After tax portion of 407k rollover

How does one deal with the after tax portion of a 401k rollover? Can this amount be used to create a Roth IRA? Are there dollar amount limits? The amount of after tax contributions to the 401k are over $40k.



Prior to this year, the employee had a choice between taking the after tax amount as tax free cash or rolling it into an IRA and filing Form 8606 to document the added basis of the IRA.

However, under the PPA, a direct Roth conversion can be done starting this year. These funds to not have to get to the Roth through a TIRA and can be transferred directly to a Roth IRA. The 100,000 income limits apply to all conversion methods until 2010. What has not been fully clarified by the IRS is whether the pre tax portion can be transferred to a TIRA and the after tax portion to a Roth IRA. There is no particular reason this cannot be done, but an employer plan does not have to offer multiple transfer destinations.
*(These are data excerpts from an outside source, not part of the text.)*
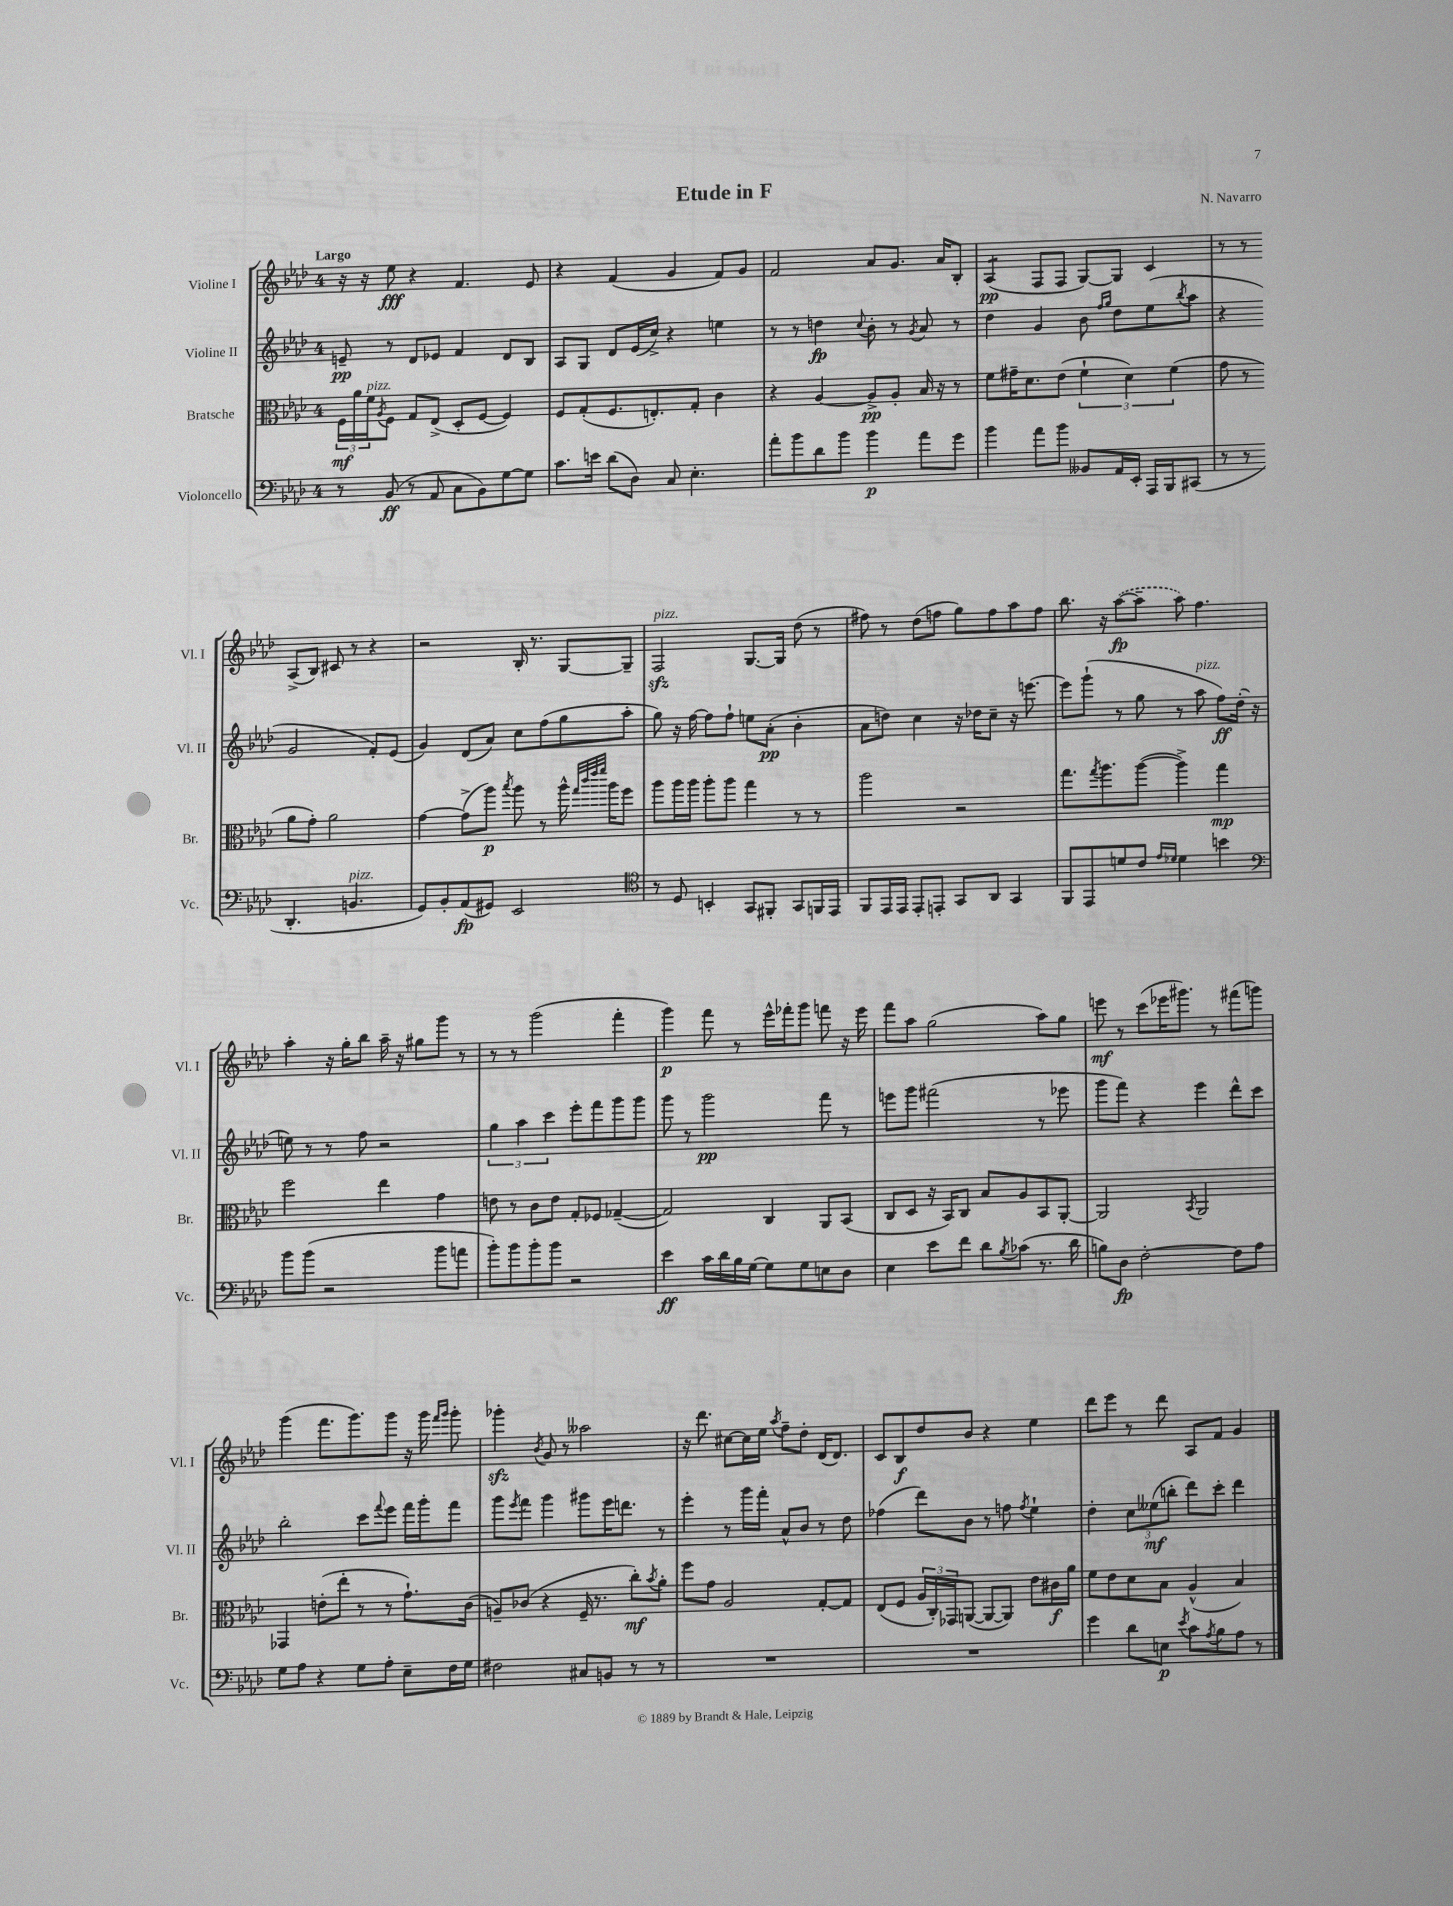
\header { title = "Etude in F" composer = "N. Navarro" }
<<
\new StaffGroup <<
\new Staff = "s0" \with { instrumentName = "Violine I" shortInstrumentName = "Vl. I" } {
    \clef treble \key aes \major \once \override Staff.TimeSignature.style = #'single-digit \time 4/4 \tempo "Largo"
    r16 r16 ees''8\fff r4 f'4. ees'8 |
    r4 f'4( g'4 f'8) g'8 |
    f'2 aes'8 g'8. aes'16 bes8-. |
    aes4:8\pp( f8 f8 g8~) g8 c'4 |
    r8 r8 aes8->( bes8) cis'8 r8 r4 |
    r2 bes16-. r8. g8~ g8-- |
    f2\sfz^\markup { \italic "pizz." } g8.~ g16 des''8( r8 |
    fis''8) r8 des''8( f''8 g''8) f''8 aes''8 f''8 |
    bes''8. r16 \once \slurDashed aes''8~\fp( aes''8-- aes''8) f''4. |
    aes''4-. r16 g''16-. bes''8 aes''16-- r16 gis''8 g'''8 r8 |
    r8 r8 g'''2( f'''4-. |
    g'''4\p) f'''8 r8 ees'''16-^ fes'''16-. g'''8 f'''8 r16 ees'''16 |
    f'''8 aes''8 g''2( aes''8) g''8 |
    e'''8\mf r8 c'''8( ees'''16 gis'''8.) r8 fis'''8( g'''8) |
    g'''4( f'''8. g'''8.) g'''8 r16 g'''16 \grace { f'''16 g'''16 } g'''8-. |
    ges'''4-.\sfz \acciaccatura { bes'8 } g'8 r8 aeses''2 |
    r16 des'''8. cis''8~ cis''16 ees''16 \acciaccatura { aes''8 } f''8-- des''8-. des'16( des'8.) |
    c'8 bes8\f des''8 bes'8 r4 ees''4 |
    des'''8 ees'''8 r8 des'''8 aes8 f'8 g'4 \bar "|." |
}
\new Staff = "s1" \with { instrumentName = "Violine II" shortInstrumentName = "Vl. II" } {
    \clef treble \key aes \major \once \override Staff.TimeSignature.style = #'single-digit \time 4/4
    e'8--\pp r8 des'8 ees'8 f'4 des'8 bes8 |
    aes8 g8 des'8 ees'16( c''16->) r4 e''4 |
    r8 r8 d''4\fp \appoggiatura { c''8 } bes'8-. r8 \acciaccatura { g'8 } aes'8 r8 |
    des''4 g'4 bes'8 \grace { f''16 g''16 } des''8 ees''8( \acciaccatura { bes''8 } aes''8 |
    r4 g'2 f'8-.) ees'8( |
    g'4) des'8( aes'8) c''8 f''8( g''8 aes''8-. |
    g''8) r16 f''16~ f''8 f''8-! e''8 aes'8-.\pp( bes'4-. |
    aes'8 d''8) c''4 r16 des''16 c''8-- r16 e'''8.~ |
    e'''8 g'''8-!( r8 g''8 r8 aes''8^\markup { \italic "pizz." } f''8\ff) des''16-.( r16 |
    e''8) r8 r8 f''8 r2 |
    \tuplet 3/2 { g''4 aes''4 c'''4 } ees'''8-. f'''8 g'''8 g'''8 |
    g'''8 r8 g'''2\pp f'''8 r8 |
    e'''8 g'''8 fis'''2( r8 ees'''8 |
    g'''8 f'''8) r4 ees'''4 des'''8-^ c'''8 |
    bes''2-. c'''8 \appoggiatura { f'''8 } ees'''8 f'''16 g'''16-. f'''8 |
    g'''8 \acciaccatura { ees'''8 } f'''8 g'''4 gis'''8 ees'''16 d'''8. r8 |
    ees'''4-. r8 g'''16 f'''16-. aes'8-^ bes'8 r8 des''8 |
    fes''4( des'''8) bes'8 r8 f''8 \acciaccatura { f''8 } ees''4-! |
    des''4-. \tuplet 3/2 { c''8 eeses''8\mf( b''8-. } des'''8) c'''8-. des'''4 \bar "|." |
}
\new Staff = "s2" \with { instrumentName = "Bratsche" shortInstrumentName = "Br." } {
    \clef alto \key aes \major \once \override Staff.TimeSignature.style = #'single-digit \time 4/4
    \tuplet 3/2 { f16\mf aes'16 f'16^\markup { \italic "pizz." } } \acciaccatura { aes8 } f8 g8 ees8->( des8-. f8~ f4) |
    f8 g8-.( f8. e8.-.) g8-. c'4 |
    r4 aes4~ aes8->\pp aes8-. bes16 r16 r8 |
    f'8 gis'16-- des'8. ees'8( \tuplet 3/2 { f'4-! des'4) f'4( } |
    g'8 r8 aes'8 g'8-.) aes'2 |
    g'4~ g'8->( aes''8\p) \acciaccatura { bes''8 } aes''8 r8 aes''16-^ \grace { g''32 c'''32 ees'''32 f'''32 } aes''16 f''8 |
    aes''8 aes''16 aes''16 aes''8-. aes''8 g''4 r8 r8 |
    aes''2 r2 |
    g''8. \acciaccatura { g''8 } aes''8. aes''8~( aes''4->) g''4\mp |
    f''2 ees''4 g'4 |
    e'8 r8 c'8 e'8 g8-. fes8 ges4~--( |
    ges2) c4 aes,8 bes,8( |
    c8 des8 r16 bes,16) c8 bes8 aes8 bes,8 aes,8~-. |
    aes,2 \acciaccatura { bes,8 } aes,2 |
    ges,4 e'8-.( ees''8-. r8 r8 g'8.-!) c'16( |
    a8--) ces'8( r4 f16-- r8. c''8-.\mf) \acciaccatura { bes'8 } aes'8-. |
    f''8 g'8 aes2 g8~-. g8 |
    ees8( f8 \tuplet 3/2 { aes16 c16-.) ges,16 } a,8~( a,8~ a,8) ees'8 cis'16\f aes'16 |
    f'8 ees'8 des'8 bes8 aes4-^( bes4) \bar "|." |
}
\new Staff = "s3" \with { instrumentName = "Violoncello" shortInstrumentName = "Vc." } {
    \clef bass \key aes \major \once \override Staff.TimeSignature.style = #'single-digit \time 4/4
    r8 bes,8\ff( r8 aes,8 c8 bes,8) g8~ g8 |
    c'8. e'16 des'8( des8) c8 ees4.-. |
    aes'8-. bes'8 des'8 bes'8 bes'4\p aes'8 g'8 |
    bes'4 aes'8 bes'8 beses,8 aes,16 ees,16-. aes,,16 bes,,16 cis,8( |
    r8 r8 des,4.-. b,4.^\markup { \italic "pizz." } |
    g,8) bes,8-. aes,8\fp( gis,8) ees,2 |
    \clef tenor r8 des8 b,4-. g,8 fis,8-. g,8 f,16 ees,16 |
    f,8 ees,16 ees,16 ees,8-. e,8-. g,8 aes,8 g,4 |
    f,8 ees,8 d'8 c'8 \grace { ees'16 des'16 } des'4 b'4 |
    \clef bass bes'8 bes'8( r2 bes'8 a'8 |
    bes'8-.) bes'8 bes'8-. bes'8 r2 |
    ees'4\ff c'16 des'16 bes16 g16~ g8 g8 e8 des8 |
    ees4 ees'8 f'8 des'8 \acciaccatura { bes8 } ces'8( r8. des'16 |
    b8) des8\fp f2~-. f8 aes8 |
    g8 aes8 r4 g8 aes8-. ees8-- f16 g16 |
    fis2 cis8 b,8 r8 r8 |
    R1 |
    R1 |
    g'4 des'8 e8\p \acciaccatura { ees'8 } c'8 \acciaccatura { aes8 } bes8 aes8 r8 \bar "|." |
}
>>
>>
\layout { \context { \Score \remove "Bar_number_engraver" } }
For someone with 40k of after tax contributions, it is worth waiting to determine if this can be done, and in order to get the after tax funds to a Roth faster with the least amount of conversion taxes, it may even be worth waiting another 18 months until 2010 if the income limit prevents earlier conversion.

If the after tax contributions include pre 1987 amounts, it may also be possible to transfer them FIRST to the Roth, again subject to the income limits.